The troubles with crank end play causing a drop in idle are supposed to be rare and not an everyday occurrence.
The same problem caused by the throw out bearing and assorted paraphernalia is not a rare occurrence at all. In fact the idle normally drops some when the clutch lever is pulled and the trans is in neutral. This seems to bother a lot of riders that don't expect it and if as much as 200 rpm I think it is too much. But even this much and killing the engine when the engine is cold is common.
Part #11 or 12 has to be removed to get the pin #13 out. On the earliest styles and I think still in 1977 the E-clip was on the inner grove, inside the stanchions, on the back of the trans that holds the pin. Once #13 is removed the throw out arm #14 can be removed.
Part #6 is a rubber seal that fits onto the thrust piece #5.
Sometimes the bearing #4 and the thrust washer have to be fished out with a piece of wire or a magnet.
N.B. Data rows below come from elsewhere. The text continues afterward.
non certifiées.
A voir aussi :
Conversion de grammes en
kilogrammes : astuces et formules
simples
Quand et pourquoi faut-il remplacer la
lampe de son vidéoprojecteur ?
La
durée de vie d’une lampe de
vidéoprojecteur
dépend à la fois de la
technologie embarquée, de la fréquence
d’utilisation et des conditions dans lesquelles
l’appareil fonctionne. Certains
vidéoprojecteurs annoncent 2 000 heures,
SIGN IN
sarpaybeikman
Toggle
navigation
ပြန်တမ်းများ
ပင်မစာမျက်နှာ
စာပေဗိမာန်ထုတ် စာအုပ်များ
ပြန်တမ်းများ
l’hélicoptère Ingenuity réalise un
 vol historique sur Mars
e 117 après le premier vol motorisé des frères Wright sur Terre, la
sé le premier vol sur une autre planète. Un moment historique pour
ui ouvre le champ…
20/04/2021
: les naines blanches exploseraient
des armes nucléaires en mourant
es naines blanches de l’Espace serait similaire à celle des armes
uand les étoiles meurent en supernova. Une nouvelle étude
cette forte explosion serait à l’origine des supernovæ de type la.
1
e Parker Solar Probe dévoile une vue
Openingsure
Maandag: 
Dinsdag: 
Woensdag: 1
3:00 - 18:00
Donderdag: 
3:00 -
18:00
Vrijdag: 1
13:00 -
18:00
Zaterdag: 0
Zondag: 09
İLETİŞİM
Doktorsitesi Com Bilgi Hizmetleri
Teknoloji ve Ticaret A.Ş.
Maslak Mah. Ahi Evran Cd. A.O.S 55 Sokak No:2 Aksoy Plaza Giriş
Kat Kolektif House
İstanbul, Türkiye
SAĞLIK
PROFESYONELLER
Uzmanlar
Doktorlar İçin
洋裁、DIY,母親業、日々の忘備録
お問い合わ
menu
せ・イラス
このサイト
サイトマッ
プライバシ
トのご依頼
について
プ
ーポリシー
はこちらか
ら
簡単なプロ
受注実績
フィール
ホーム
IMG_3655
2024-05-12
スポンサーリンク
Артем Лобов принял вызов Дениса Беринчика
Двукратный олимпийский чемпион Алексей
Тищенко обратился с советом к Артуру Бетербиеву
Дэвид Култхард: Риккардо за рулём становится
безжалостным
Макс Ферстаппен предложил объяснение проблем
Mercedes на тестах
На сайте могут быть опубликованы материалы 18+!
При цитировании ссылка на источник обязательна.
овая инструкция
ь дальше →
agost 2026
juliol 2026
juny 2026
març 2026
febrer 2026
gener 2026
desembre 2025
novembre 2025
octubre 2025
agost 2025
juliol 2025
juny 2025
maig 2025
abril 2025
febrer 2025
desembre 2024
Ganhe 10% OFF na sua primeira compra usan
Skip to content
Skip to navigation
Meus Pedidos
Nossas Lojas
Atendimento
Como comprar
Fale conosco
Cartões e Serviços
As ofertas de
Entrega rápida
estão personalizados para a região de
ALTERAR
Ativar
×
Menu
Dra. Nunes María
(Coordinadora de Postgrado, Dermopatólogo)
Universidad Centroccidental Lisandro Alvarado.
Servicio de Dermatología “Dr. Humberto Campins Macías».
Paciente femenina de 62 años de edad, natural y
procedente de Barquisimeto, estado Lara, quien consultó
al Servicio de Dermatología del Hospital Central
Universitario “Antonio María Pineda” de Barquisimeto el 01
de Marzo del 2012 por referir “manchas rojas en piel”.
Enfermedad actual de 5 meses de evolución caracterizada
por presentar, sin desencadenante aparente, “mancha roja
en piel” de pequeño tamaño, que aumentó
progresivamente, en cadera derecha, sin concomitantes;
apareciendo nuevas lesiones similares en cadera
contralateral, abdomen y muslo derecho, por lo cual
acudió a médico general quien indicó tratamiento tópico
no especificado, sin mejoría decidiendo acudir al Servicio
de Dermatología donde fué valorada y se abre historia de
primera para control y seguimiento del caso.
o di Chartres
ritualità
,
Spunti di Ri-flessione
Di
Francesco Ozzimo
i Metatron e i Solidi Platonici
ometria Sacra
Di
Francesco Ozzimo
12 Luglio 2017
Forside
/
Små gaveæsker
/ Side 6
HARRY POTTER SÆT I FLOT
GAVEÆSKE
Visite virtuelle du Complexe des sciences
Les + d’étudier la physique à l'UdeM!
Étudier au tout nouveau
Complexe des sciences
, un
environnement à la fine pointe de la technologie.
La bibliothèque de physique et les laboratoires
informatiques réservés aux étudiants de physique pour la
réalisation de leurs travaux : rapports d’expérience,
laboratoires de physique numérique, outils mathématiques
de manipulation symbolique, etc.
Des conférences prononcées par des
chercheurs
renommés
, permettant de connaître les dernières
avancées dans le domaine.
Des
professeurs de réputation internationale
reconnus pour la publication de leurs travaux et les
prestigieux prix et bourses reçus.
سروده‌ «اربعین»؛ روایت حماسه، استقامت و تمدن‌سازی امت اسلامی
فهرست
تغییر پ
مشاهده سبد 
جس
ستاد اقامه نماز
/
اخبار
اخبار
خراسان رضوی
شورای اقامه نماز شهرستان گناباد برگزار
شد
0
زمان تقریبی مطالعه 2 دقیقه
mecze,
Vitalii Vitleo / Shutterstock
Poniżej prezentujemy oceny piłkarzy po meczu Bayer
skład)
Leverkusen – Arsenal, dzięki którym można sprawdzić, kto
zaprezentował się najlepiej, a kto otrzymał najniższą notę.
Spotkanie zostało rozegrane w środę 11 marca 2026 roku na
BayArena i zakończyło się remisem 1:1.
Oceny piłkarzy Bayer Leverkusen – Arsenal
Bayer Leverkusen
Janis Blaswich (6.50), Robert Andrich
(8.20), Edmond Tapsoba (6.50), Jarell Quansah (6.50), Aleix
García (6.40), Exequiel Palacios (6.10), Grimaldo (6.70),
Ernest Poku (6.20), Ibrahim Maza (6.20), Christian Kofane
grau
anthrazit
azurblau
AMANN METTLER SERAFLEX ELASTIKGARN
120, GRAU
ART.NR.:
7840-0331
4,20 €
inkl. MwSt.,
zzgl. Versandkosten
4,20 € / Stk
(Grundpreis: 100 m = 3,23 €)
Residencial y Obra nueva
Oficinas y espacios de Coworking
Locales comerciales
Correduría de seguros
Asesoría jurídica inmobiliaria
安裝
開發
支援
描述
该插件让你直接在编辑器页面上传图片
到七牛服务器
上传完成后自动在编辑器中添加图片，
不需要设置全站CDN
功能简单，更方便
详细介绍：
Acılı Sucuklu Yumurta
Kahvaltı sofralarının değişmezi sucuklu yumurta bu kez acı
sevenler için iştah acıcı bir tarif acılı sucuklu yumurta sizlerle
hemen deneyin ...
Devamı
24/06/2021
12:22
Leave the thrust rod and it's felt seal in place. They are sometimes at fault but it is not easy to deal with them with the trans in the bike. If you do need to take them out it might be best to remove the trans. It's possible to remove them with the trans in the bike but not easy.
On inspection look for irregularities of the rollers of the bearing, a smooth and polished surface of the faces of the thrust pieces and the rubber parts should be in good order.
The little bearing costs about $31, last I checked, don't try to get by with one that is ruff or showing signs of aging. When the little piece does go bad, and they do, it will take hundreds of dollars in other parts with it and it can cost several hundred more to put these parts on.
Grease all the pieces when reinstalling them. Grease the throw out bearing. Just a medium coating of wheel bearing grease. This will be washed away by a tiny amount of trans gear oil that is dripped onto the parts. This oil is sealed into the trans rear cover by the felt on the rod and the small rubber seal #6 on the thrust piece. The rear rubber boot doesn't seal oil in the trans but it seal dirt out and it should also be in good condition. (the rubber boot on the later style rear covers found on clutch carrier set ups does seal the oil in)
Notice there is a grease nipple on the throw out arm. It is for greasing the pin #13 and not for greasing the inside parts of the throw out system. They are only greased for start up and then after that they get their lube from transmission oil. It's another good thing to remember to grease that pin once a year or even more in dusty conditions. If the pin, steel, is running dry it will cause problems with the rear cover stanchions, aluminum, and to fix those the rear cover will need to be welded or replaced.